Prompt>
Please copy the material below word for word, leaving out the pictures.

Data section>

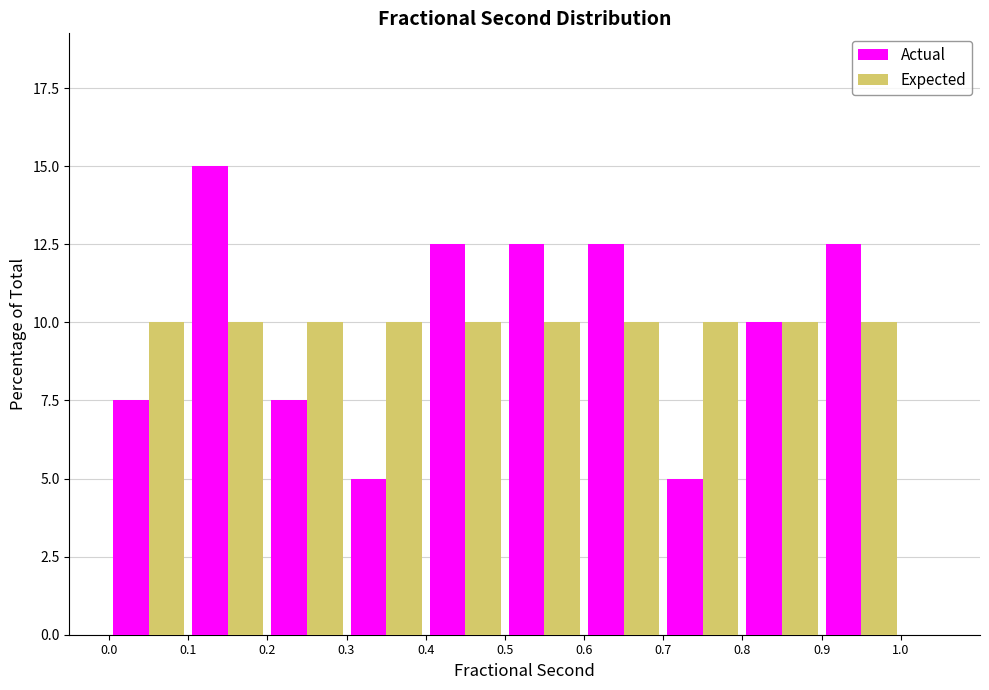

Reading left to right, transcribe this chart: for each range on the x-axis, give the height of each series' bar. The values are not printed on the chart, so give them approximately, as read against the axis.

0.0 to 0.1: Actual=7.5	Expected=10.0
0.1 to 0.2: Actual=15.0	Expected=10.0
0.2 to 0.3: Actual=7.5	Expected=10.0
0.3 to 0.4: Actual=5.0	Expected=10.0
0.4 to 0.5: Actual=12.5	Expected=10.0
0.5 to 0.6: Actual=12.5	Expected=10.0
0.6 to 0.7: Actual=12.5	Expected=10.0
0.7 to 0.8: Actual=5.0	Expected=10.0
0.8 to 0.9: Actual=10.0	Expected=10.0
0.9 to 1.0: Actual=12.5	Expected=10.0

Answer for this exercise>
Reading left to right, transcribe this chart: for each range on the x-axis, give the height of each series' bar. The values are not printed on the chart, so give them approximately, as read against the axis.

0.0 to 0.1: Actual=7.5	Expected=10.0
0.1 to 0.2: Actual=15.0	Expected=10.0
0.2 to 0.3: Actual=7.5	Expected=10.0
0.3 to 0.4: Actual=5.0	Expected=10.0
0.4 to 0.5: Actual=12.5	Expected=10.0
0.5 to 0.6: Actual=12.5	Expected=10.0
0.6 to 0.7: Actual=12.5	Expected=10.0
0.7 to 0.8: Actual=5.0	Expected=10.0
0.8 to 0.9: Actual=10.0	Expected=10.0
0.9 to 1.0: Actual=12.5	Expected=10.0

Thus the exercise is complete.